Goal of the exercise: Copy the entries from their first line through the line containing "fundamental actions. Her work", inclusive, substituting "Throw Pillow" for "Shower Curtain" and leaving everything else unchanged.

Page-level text extractions:
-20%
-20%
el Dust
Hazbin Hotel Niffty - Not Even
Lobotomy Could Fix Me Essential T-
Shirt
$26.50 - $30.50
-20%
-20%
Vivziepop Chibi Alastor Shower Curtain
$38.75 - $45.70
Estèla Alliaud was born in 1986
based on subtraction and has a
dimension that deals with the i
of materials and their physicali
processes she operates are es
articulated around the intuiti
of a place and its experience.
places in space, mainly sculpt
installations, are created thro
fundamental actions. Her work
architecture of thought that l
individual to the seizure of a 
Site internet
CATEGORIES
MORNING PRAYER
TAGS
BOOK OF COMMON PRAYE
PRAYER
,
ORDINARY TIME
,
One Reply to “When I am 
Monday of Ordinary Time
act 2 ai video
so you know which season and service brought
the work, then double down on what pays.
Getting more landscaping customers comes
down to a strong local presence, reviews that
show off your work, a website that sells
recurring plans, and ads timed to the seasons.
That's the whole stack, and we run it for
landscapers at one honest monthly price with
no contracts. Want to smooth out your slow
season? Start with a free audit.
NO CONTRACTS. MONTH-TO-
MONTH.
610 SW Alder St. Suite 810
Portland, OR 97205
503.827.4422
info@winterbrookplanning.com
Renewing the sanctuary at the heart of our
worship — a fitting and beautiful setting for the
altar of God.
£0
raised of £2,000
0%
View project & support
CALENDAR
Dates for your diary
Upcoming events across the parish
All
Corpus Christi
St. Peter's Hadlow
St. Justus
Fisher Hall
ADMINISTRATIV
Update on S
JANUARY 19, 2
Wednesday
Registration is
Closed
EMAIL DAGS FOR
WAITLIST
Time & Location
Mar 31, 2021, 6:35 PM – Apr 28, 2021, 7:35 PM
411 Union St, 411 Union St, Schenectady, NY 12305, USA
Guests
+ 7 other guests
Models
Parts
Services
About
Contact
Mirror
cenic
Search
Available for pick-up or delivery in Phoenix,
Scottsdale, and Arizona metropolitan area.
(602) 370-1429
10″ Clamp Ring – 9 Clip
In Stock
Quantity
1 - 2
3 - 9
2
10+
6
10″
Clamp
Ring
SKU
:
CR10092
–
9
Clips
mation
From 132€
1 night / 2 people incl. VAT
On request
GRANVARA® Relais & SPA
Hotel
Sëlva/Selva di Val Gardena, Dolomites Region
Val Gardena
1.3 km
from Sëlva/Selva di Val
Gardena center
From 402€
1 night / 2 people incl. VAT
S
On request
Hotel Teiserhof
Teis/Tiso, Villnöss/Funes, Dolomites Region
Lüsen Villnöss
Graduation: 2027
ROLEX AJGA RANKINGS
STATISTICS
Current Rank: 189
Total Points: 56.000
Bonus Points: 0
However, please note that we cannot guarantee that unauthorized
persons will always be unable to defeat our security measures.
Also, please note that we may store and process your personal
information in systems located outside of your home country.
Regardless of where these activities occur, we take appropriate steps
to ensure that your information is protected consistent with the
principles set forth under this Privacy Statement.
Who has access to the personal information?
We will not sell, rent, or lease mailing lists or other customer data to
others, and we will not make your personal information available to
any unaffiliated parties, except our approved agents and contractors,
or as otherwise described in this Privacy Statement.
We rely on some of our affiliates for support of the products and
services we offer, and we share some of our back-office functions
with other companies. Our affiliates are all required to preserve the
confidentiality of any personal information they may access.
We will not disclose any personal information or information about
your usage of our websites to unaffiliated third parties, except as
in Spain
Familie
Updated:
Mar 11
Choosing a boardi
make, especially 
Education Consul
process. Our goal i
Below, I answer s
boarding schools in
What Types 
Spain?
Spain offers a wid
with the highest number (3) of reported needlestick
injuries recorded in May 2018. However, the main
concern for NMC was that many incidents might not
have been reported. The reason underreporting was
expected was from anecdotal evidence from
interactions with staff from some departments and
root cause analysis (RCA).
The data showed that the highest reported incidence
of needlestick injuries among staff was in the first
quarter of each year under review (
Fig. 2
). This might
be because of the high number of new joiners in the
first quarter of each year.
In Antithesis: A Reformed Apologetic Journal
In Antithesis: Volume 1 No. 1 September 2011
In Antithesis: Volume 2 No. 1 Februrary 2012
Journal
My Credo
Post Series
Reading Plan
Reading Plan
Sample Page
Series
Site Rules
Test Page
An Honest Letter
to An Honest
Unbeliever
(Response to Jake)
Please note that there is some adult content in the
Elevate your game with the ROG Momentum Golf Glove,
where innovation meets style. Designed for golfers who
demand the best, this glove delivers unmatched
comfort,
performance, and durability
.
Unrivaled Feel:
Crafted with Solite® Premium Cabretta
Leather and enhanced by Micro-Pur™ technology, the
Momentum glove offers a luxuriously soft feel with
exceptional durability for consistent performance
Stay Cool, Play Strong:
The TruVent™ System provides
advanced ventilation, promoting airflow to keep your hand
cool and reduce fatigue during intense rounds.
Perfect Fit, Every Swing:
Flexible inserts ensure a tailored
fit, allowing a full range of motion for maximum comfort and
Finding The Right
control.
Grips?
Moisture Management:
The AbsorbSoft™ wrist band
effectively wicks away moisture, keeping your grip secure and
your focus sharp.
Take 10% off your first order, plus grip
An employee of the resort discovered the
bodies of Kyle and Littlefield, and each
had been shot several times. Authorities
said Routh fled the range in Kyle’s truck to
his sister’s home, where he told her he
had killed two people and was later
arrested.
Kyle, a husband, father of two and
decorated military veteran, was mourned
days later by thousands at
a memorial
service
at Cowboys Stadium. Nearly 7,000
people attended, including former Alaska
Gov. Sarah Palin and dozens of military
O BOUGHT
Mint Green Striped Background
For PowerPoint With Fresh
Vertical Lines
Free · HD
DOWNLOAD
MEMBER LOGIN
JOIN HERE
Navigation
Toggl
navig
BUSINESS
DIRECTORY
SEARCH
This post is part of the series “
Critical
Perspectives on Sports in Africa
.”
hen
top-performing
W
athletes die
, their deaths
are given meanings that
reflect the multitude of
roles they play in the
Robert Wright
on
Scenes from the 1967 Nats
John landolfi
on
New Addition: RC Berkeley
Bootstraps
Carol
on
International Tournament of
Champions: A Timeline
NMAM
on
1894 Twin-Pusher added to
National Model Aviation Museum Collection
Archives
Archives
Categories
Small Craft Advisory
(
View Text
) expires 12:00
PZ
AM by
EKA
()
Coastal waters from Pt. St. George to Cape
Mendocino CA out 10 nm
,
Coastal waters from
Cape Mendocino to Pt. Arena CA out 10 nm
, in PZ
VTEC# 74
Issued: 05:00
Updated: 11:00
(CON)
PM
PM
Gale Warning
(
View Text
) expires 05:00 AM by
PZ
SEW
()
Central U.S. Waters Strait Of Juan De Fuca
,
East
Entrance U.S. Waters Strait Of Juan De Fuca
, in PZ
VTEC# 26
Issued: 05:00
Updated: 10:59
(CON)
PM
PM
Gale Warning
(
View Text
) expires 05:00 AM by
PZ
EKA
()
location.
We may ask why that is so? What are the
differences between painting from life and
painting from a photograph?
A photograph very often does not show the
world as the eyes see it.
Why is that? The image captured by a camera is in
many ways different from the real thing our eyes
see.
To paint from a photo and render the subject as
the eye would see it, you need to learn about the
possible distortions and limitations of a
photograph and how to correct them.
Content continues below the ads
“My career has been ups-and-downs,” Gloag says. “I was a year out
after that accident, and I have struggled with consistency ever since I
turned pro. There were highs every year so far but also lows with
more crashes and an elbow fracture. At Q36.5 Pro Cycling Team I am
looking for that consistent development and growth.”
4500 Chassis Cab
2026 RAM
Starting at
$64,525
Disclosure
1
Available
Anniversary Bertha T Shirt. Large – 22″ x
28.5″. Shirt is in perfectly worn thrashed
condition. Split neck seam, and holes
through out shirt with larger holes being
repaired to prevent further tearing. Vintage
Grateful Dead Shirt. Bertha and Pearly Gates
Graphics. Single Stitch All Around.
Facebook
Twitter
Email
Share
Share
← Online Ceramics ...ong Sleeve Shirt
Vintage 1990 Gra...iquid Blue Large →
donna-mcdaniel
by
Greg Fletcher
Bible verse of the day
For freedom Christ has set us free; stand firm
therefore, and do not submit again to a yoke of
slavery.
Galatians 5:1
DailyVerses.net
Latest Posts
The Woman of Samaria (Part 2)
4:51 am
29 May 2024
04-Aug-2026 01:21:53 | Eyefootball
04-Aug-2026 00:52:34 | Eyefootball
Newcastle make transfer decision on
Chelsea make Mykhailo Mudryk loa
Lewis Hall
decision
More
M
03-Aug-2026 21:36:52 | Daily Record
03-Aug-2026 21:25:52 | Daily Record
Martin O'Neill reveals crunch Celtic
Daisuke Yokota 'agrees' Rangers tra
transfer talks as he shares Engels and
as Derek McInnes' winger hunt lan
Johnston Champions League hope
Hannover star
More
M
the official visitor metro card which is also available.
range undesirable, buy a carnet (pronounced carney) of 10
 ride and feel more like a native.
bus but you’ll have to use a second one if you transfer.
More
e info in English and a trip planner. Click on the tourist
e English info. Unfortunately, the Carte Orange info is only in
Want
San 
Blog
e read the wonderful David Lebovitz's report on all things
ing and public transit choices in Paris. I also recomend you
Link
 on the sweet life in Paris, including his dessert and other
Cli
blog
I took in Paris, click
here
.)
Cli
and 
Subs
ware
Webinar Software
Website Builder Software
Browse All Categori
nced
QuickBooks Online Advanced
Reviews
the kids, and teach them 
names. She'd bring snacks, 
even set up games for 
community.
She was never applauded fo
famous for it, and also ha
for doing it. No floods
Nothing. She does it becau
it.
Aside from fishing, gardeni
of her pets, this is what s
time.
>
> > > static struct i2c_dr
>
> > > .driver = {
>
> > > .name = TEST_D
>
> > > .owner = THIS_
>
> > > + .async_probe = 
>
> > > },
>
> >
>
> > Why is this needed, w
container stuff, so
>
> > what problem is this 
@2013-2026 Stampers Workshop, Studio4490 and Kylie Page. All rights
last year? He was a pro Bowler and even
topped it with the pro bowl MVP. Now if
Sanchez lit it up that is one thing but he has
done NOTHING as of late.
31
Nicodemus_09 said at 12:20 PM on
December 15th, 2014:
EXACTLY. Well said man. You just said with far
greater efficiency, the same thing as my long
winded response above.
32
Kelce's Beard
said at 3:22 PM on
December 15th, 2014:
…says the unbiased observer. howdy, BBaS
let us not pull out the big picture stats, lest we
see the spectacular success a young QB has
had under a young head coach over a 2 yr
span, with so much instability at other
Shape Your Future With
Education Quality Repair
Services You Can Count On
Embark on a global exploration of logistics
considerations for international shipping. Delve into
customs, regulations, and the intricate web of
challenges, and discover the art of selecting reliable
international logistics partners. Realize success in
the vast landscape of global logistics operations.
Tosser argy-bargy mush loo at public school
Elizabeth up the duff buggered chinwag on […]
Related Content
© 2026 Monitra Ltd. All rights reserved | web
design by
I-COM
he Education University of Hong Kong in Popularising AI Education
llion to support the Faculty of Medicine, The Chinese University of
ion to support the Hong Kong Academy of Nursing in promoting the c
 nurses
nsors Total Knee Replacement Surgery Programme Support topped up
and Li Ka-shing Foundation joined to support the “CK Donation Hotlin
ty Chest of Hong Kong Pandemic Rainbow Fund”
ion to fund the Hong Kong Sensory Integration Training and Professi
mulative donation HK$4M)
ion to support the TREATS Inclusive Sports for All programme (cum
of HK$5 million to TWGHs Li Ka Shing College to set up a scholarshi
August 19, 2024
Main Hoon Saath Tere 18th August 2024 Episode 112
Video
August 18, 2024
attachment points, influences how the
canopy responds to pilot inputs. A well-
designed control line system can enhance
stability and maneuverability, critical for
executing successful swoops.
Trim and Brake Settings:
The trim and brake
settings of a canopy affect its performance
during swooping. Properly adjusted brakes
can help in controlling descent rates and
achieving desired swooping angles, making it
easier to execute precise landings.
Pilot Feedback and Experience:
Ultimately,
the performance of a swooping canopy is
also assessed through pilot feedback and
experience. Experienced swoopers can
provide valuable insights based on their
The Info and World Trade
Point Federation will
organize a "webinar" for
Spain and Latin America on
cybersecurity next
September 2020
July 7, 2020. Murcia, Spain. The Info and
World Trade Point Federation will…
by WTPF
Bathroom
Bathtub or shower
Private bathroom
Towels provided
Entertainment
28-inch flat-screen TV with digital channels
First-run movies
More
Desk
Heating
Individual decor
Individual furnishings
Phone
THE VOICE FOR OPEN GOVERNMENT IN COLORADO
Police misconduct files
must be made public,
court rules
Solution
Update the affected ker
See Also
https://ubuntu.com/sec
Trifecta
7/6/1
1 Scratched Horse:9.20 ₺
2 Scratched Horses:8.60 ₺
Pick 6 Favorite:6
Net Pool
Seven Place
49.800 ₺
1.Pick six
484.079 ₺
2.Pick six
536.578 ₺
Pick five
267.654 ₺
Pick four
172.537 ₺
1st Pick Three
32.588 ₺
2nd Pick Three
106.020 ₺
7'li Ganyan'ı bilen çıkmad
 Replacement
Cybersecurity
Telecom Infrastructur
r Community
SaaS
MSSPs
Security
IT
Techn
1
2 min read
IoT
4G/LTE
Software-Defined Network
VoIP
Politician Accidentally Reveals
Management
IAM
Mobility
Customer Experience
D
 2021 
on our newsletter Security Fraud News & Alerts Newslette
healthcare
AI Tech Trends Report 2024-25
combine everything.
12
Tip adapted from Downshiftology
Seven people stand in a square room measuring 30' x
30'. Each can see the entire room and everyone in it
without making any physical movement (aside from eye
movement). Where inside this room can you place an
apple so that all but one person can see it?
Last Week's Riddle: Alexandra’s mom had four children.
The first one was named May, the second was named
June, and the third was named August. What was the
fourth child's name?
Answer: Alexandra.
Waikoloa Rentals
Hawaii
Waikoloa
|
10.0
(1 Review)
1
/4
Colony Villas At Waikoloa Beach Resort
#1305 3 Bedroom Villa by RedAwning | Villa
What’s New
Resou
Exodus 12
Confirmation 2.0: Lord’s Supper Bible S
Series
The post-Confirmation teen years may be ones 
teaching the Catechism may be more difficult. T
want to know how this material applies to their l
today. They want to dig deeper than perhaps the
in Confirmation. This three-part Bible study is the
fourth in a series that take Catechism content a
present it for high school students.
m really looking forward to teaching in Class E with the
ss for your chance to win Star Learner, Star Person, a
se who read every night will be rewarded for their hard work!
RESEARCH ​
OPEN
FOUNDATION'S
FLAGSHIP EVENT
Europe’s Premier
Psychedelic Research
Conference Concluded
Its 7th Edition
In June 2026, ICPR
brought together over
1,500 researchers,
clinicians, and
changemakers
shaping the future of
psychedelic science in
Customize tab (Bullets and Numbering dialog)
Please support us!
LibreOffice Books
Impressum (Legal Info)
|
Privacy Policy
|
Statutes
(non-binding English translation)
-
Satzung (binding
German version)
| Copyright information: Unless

Written response:
-20%
-20%
el Dust
Hazbin Hotel Niffty - Not Even
Lobotomy Could Fix Me Essential T-
Shirt
$26.50 - $30.50
-20%
-20%
Vivziepop Chibi Alastor Throw Pillow
$38.75 - $45.70
Estèla Alliaud was born in 1986
based on subtraction and has a
dimension that deals with the i
of materials and their physicali
processes she operates are es
articulated around the intuiti
of a place and its experience.
places in space, mainly sculpt
installations, are created thro
fundamental actions. Her work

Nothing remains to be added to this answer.